Qatar has awarded the first World Cup stadium construction contract to a joint venture of Belgiums Six Construct and the local Midmac Contracting Company.
The estimated $300m contract involves upgrading the existing Khalifa Stadium and increasing the seating capacity of the stadium to 60,000, from the current 45,000. The 24-month contract will also include the renovation of the museum at the surrounding Khalifa Sports City.
The consultant is Lebanons Dar al-Handasah. The client is Aspire Academy for Sports Excellence.
Khalifa Stadium has been upgraded before. In 2003, Midmac was awarded an estimated $85m contract that involved expanding Khalifa stadium for the 2006 Asian games. That 11-month contract added about 18,000 seats.
Doha is planning to spend $4bn on building nine new stadiums and expanding its existing Al-Rayyan, and Al-Gharafa stadiums as well as Khalifa Stadium.
The new Lusail Iconic stadium is the largest arena planned. It will be able to hold more than 86,000 people and will be used for the opening and closing matches. The capacity of the other eight stadiums that will be built for the tournament will range from 43,500 to 47,500.
The capacities of the Al-Rayyan and Al-Gharafa stadiums will be increased to accommodate 45,000 sporting fans.
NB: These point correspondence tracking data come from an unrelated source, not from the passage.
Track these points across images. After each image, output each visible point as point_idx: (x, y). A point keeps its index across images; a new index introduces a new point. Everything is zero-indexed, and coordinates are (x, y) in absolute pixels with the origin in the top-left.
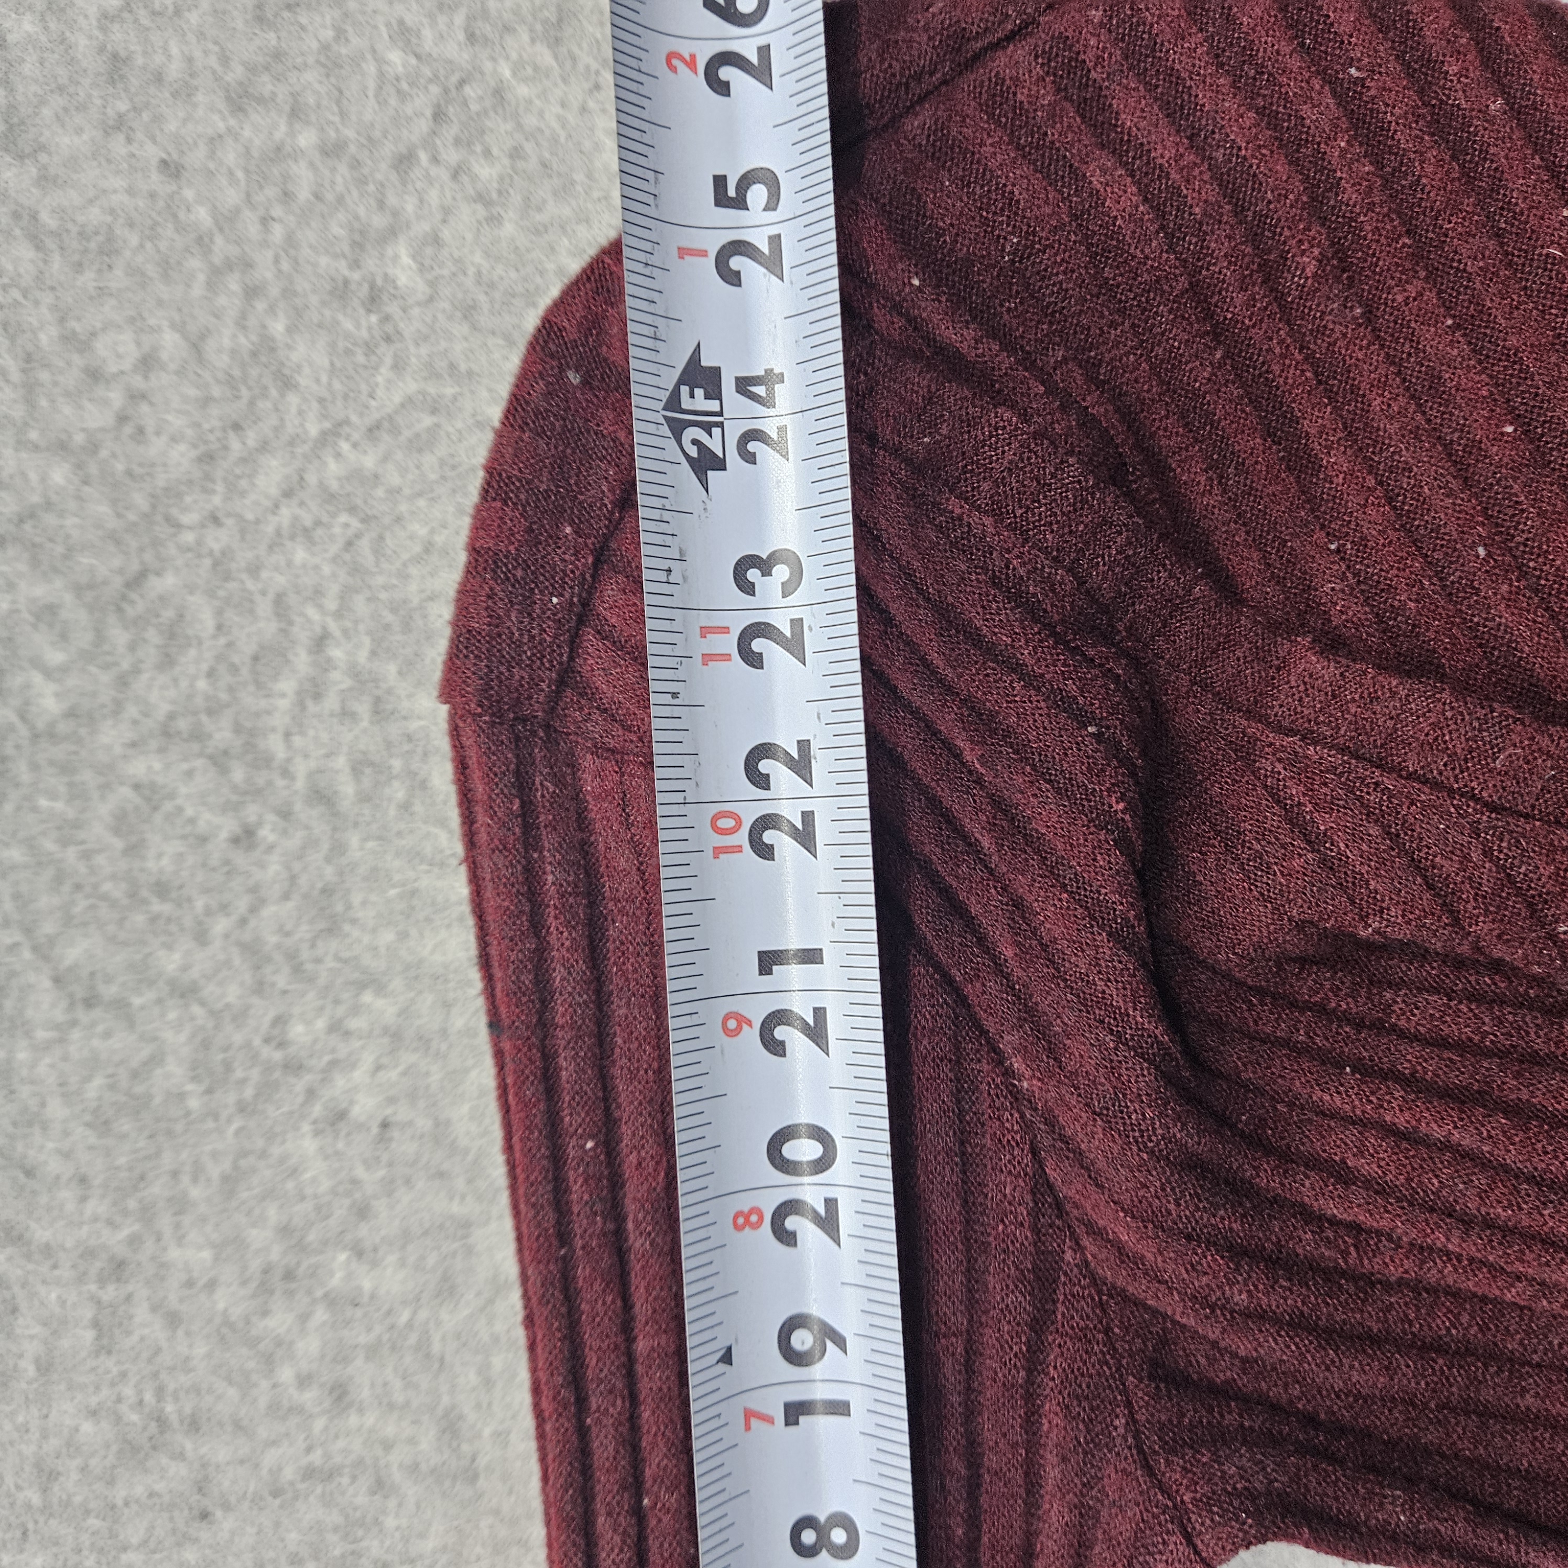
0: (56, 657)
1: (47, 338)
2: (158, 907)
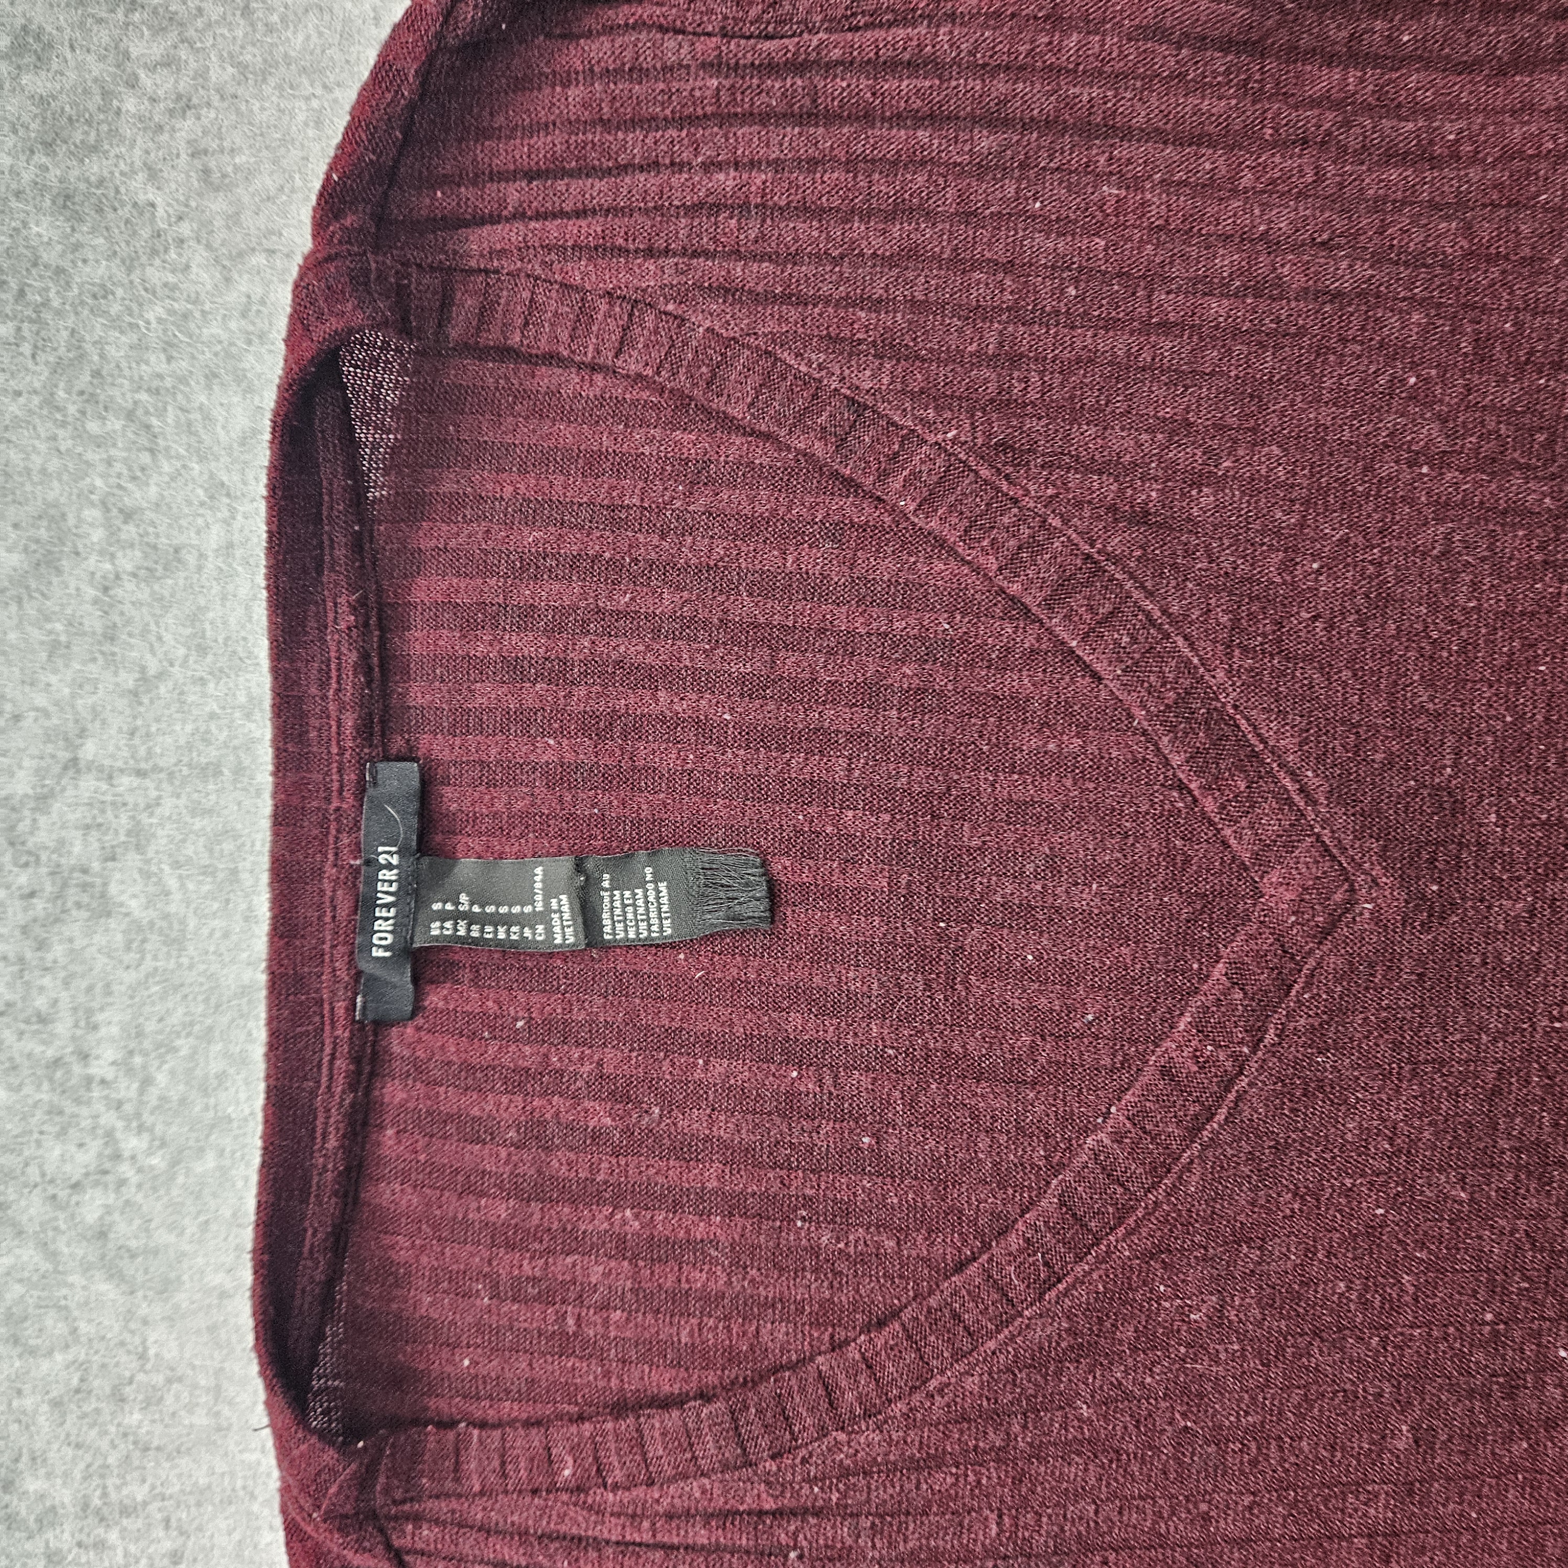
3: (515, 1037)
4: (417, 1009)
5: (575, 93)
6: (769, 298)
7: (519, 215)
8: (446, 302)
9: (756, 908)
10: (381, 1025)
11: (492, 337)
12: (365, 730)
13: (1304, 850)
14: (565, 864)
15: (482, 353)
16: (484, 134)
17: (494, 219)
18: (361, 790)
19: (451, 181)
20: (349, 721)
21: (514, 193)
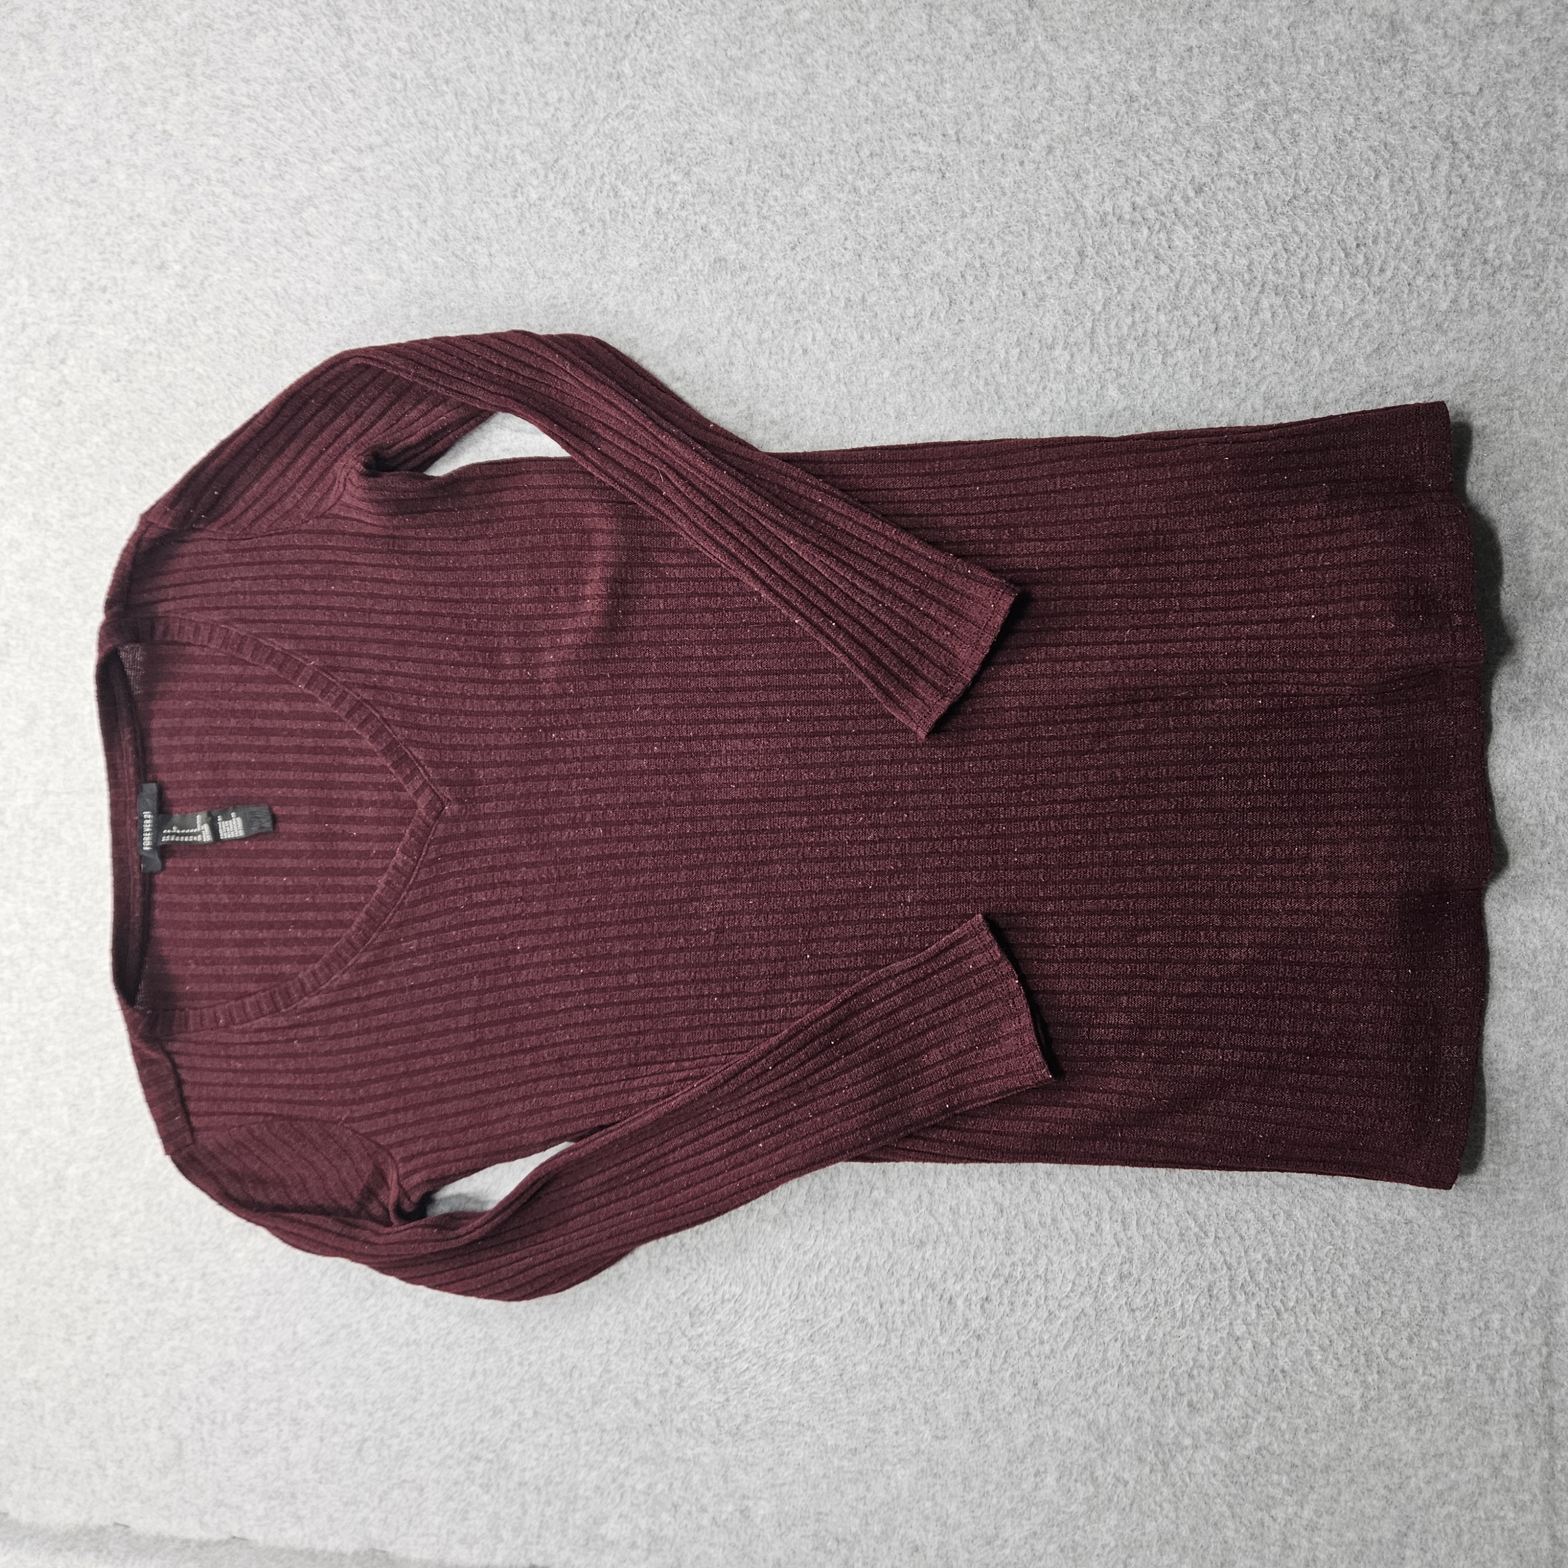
0: (535, 182)
1: (535, 95)
2: (561, 251)
3: (195, 874)
4: (164, 868)
5: (186, 560)
6: (254, 621)
7: (174, 599)
8: (153, 628)
9: (268, 825)
10: (152, 875)
11: (169, 638)
12: (137, 773)
13: (427, 791)
14: (205, 814)
15: (168, 643)
16: (159, 574)
17: (166, 600)
18: (137, 793)
19: (150, 591)
20: (132, 770)
21: (171, 592)
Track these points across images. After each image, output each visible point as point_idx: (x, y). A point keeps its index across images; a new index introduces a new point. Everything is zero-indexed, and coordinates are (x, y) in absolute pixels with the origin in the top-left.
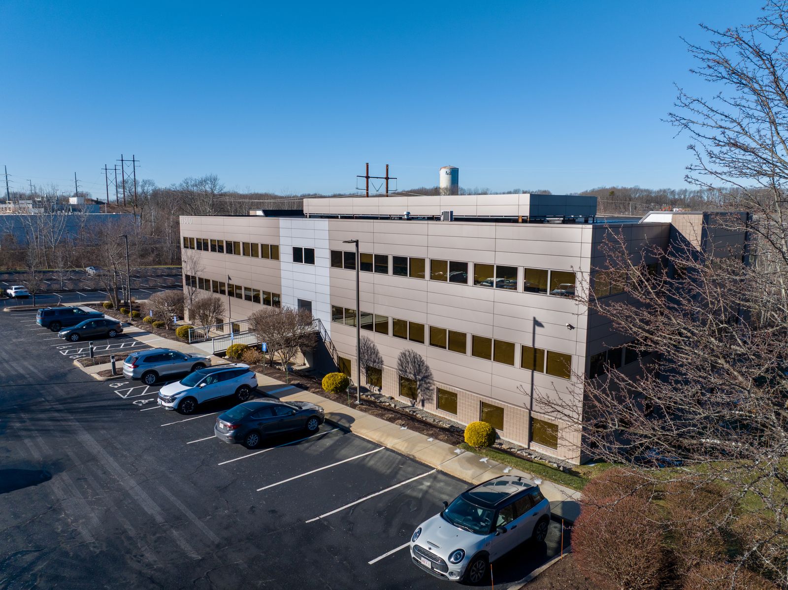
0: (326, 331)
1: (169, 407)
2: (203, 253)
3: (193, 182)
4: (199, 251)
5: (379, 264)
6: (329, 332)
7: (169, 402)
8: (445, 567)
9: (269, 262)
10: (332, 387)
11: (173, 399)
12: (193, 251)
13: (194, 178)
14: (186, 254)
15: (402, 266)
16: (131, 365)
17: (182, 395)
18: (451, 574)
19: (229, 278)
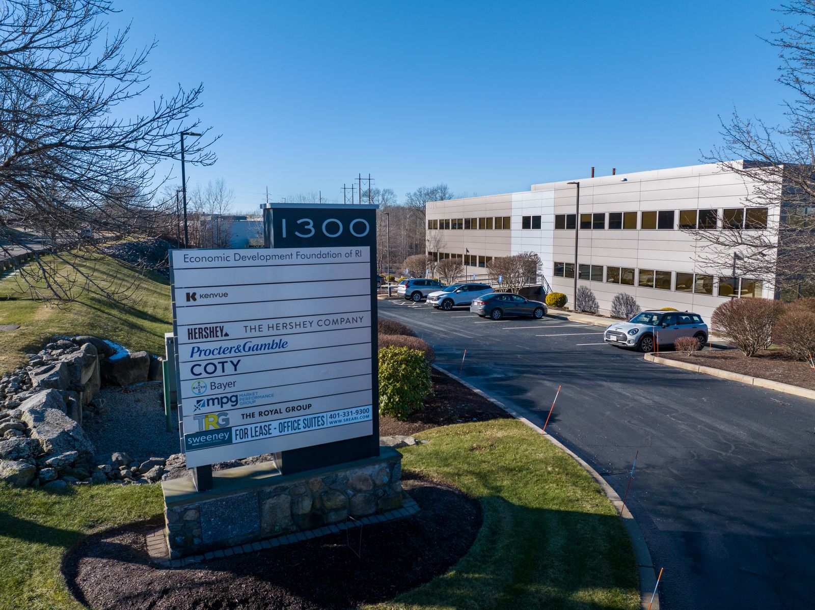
0: (548, 285)
1: (435, 304)
2: (445, 231)
3: (426, 191)
4: (441, 230)
5: (596, 221)
6: (550, 286)
7: (435, 300)
8: (625, 338)
9: (502, 232)
10: (554, 302)
11: (438, 298)
12: (437, 231)
13: (427, 187)
14: (430, 234)
15: (618, 221)
16: (404, 286)
17: (444, 296)
18: (629, 342)
19: (467, 251)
Consultants are being appointed for the new stadiums. In February this year, Qatars Supreme Committee for Delivery & Legacy appointed the US-based Aecom as project manager and Denmarks Ramboll as design consultant for the Al-Rayyan stadium scheme.
The stadium will seat about 40,000 people during the football World Cup in 2022. Following the tournament, the stadiums modular top tier will be disassembled and used to build football facilities in developing countries that lack sporting infrastructure, in coordination with footballs governing body, Fifa.
The stadium will also contain an open-air, natural grass pitch that can be cooled to 26 degrees Celsius, with shaded spectator stands that can be cooled to between 24 and 28 degrees Celsius.
In May 2013, Aecom was appointed design consultant and the local office of Kuwait-based KEO Consultants as project manager for the Al-Wakrah stadium project.